Provided data:
::::
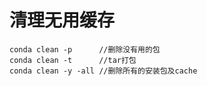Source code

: * 清理无用缓存
  #+begin_src anaconda
    conda clean -p      //删除没有用的包
    conda clean -t      //tar打包
    conda clean -y -all //删除所有的安装包及cache
  #+end_src
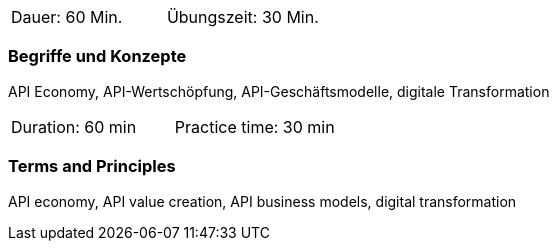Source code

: // tag::DE[]
|===
| Dauer: 60 Min. | Übungszeit: 30 Min.
|===

=== Begriffe und Konzepte
API Economy, API-Wertschöpfung, API-Geschäftsmodelle, digitale Transformation


// end::DE[]

// tag::EN[]
|===
| Duration: 60 min | Practice time: 30 min
|===

=== Terms and Principles
API economy, API value creation, API business models, digital transformation

// end::EN[]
::::
Strip the images and reproduce the remaining records precisely.

Task answer:
Source code

: * 清理无用缓存
  #+begin_src anaconda
    conda clean -p      //删除没有用的包
    conda clean -t      //tar打包
    conda clean -y -all //删除所有的安装包及cache
  #+end_src
Source code

: // tag::DE[]
|===
| Dauer: 60 Min. | Übungszeit: 30 Min.
|===

=== Begriffe und Konzepte
API Economy, API-Wertschöpfung, API-Geschäftsmodelle, digitale Transformation


// end::DE[]

// tag::EN[]
|===
| Duration: 60 min | Practice time: 30 min
|===

=== Terms and Principles
API economy, API value creation, API business models, digital transformation

// end::EN[]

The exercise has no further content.